Segundo Patrícia Gorisch, a sociedade brasileira deve fazer uma reflexão sobre o tema. “Existem mais de 500 espécies de animais que praticam a homossexualidade e eles não são doentes. A orientação sexual, de forma alguma é uma doença, muito menos a identidade de gênero. O Brasil é um dos países com mais mortes de pessoas LGBTI no mundo - uma morte a cada 26 horas - e essa decisão é um risco aos avanços conquistados pelo IBDFAM. É um entendimento inconstitucional e vai de encontro aos Direitos Humanos”.

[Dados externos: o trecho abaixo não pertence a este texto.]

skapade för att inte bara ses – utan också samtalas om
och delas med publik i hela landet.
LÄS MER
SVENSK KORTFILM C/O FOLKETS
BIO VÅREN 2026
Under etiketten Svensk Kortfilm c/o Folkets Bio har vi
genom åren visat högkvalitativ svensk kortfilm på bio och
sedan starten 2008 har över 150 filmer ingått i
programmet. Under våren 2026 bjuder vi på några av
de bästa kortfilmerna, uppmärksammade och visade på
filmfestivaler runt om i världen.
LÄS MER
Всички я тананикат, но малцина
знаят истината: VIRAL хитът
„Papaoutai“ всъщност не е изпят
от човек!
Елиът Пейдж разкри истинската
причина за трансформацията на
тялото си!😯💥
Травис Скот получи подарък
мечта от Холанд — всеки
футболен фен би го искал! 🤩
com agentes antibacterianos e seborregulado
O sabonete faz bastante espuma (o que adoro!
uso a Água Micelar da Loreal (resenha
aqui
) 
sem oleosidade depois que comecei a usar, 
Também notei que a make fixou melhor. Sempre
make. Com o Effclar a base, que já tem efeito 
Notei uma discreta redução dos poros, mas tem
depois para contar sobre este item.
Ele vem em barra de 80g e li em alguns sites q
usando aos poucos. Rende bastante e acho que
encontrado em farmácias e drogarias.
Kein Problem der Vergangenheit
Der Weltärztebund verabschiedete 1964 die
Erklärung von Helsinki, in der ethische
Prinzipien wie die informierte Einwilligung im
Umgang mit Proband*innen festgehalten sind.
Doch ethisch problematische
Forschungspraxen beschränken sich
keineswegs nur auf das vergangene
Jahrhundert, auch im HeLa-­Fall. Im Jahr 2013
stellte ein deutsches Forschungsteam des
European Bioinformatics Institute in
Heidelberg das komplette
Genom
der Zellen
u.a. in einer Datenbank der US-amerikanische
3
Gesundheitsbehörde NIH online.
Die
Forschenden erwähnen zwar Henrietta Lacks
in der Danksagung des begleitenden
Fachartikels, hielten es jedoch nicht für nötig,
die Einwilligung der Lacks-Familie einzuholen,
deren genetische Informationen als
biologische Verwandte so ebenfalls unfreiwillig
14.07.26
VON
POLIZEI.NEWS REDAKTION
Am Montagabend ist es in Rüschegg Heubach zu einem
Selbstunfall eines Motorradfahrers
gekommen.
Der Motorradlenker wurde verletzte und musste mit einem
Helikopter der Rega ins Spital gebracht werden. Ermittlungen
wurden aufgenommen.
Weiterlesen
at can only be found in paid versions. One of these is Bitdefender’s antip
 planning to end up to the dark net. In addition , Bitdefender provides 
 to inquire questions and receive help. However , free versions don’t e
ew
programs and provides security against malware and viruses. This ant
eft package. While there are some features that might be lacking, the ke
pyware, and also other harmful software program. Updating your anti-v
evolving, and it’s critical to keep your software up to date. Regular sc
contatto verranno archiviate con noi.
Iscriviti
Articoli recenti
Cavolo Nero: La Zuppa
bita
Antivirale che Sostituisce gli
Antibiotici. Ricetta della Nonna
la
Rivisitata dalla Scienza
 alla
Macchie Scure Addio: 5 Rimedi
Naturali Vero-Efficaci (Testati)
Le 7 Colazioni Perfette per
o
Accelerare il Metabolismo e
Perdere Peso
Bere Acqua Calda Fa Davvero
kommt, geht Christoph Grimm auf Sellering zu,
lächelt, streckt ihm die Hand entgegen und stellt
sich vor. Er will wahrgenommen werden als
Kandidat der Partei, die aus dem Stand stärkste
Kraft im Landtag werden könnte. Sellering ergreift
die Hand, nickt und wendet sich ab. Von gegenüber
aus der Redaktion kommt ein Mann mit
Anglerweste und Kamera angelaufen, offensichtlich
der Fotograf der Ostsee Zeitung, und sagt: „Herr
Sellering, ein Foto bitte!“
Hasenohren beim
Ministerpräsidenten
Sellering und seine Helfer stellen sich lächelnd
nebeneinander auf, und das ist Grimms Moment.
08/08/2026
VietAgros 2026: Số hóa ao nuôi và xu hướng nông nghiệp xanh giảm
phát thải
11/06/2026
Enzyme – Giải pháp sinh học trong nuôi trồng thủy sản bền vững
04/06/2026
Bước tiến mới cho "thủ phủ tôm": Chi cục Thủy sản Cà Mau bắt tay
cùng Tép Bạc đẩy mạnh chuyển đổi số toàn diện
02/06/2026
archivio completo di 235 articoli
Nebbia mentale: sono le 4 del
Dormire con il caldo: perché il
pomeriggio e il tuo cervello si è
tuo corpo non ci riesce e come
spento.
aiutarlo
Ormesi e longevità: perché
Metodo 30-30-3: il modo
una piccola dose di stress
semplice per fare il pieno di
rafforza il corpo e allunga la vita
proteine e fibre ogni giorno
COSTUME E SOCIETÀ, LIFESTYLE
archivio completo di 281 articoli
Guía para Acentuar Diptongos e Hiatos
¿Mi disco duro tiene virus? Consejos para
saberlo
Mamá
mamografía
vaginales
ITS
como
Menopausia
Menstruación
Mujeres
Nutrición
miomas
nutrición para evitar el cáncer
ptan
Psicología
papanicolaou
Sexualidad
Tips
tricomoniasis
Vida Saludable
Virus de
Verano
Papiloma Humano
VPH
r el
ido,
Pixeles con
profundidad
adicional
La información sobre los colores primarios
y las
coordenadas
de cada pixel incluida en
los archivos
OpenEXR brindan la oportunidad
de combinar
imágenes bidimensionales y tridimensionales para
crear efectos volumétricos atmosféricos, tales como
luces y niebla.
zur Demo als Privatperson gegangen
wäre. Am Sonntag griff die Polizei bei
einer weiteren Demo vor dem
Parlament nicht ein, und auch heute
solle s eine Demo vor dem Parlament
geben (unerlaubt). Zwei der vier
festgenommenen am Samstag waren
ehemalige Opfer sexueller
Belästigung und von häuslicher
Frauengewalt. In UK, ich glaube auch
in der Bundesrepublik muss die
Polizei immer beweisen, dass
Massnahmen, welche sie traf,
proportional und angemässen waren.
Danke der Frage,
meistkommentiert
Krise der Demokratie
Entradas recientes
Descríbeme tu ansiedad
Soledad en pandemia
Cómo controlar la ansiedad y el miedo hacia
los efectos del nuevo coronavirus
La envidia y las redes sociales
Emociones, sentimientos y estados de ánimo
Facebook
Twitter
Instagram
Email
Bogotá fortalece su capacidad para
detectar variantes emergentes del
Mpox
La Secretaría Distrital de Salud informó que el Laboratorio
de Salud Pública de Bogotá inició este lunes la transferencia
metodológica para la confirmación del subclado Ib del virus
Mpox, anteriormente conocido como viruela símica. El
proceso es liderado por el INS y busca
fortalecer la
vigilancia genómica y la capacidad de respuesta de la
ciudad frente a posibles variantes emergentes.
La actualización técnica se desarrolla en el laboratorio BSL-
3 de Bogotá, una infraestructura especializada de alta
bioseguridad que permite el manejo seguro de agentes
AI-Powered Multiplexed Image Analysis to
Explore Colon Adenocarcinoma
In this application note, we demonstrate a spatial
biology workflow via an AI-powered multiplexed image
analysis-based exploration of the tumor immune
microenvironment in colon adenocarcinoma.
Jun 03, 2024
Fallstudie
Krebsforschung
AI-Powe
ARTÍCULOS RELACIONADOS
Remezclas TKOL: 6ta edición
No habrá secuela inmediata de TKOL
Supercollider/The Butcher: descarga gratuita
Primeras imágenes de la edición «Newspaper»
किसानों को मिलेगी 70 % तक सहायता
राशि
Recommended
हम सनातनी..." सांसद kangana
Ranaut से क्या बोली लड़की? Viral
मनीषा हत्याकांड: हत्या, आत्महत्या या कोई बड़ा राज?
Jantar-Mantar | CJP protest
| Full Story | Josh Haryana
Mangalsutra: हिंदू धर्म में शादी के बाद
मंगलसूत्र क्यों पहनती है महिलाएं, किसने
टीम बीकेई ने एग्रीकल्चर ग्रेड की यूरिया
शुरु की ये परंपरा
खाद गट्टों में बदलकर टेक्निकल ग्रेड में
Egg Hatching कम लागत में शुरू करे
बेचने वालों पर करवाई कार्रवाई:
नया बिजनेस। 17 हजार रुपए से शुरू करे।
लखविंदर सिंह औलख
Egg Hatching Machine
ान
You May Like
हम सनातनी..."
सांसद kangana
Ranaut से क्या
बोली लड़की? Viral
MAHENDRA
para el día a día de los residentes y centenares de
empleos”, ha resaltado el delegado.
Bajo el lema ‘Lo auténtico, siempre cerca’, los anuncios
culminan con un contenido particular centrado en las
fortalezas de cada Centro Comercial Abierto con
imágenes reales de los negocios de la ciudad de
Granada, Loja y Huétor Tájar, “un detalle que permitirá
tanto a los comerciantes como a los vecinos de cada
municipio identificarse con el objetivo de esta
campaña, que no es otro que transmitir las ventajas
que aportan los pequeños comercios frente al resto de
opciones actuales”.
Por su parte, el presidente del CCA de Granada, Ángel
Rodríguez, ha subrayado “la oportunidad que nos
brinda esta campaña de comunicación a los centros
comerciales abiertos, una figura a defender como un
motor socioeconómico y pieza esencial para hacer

Em nota, o Conselho Federal de Psicologia afirmou que “o que está em jogo é o enfraquecimento da Resolução 01/99 pela disputa de sua interpretação, já que até agora outras tentativas de sustar a norma, inclusive por meio de lei federal, não obtiveram sucesso. O Judiciário se equivoca, neste caso, ao desconsiderar a diretriz ética que embasa a resolução, que é reconhecer como legítimas as orientações sexuais não heteronormativas, sem as criminalizar ou patologizar. A decisão do juiz, valendo-se dos manuais psiquiátricos, reintroduz a perspectiva patologizante, ferindo o cerne da Resolução 01/99. O processo está em sua fase inicial e afirma que vai recorrer da decisão liminar, bem como lutará em todas as instâncias possíveis para a manutenção da Resolução 01/99, motivo de orgulho de defensoras e defensores dos direitos humanos no Brasil”.
PROTESTO DE ARTISTAS
Nas redes sociais, vários artistas se posicionaram contra a decisão e demonstraram apoio ao público LGBTI. As cantoras Ivete Sangalo, Anitta, Marília Mendonça, Pabllo Vittar e Daniela Mercury, os atores Paulo Gustavo, Preta Gil, Bruno Gagliasso e a jornalista Fernanda Gentil foram algumas celebridades que demonstraram sua insatisfação com o caso.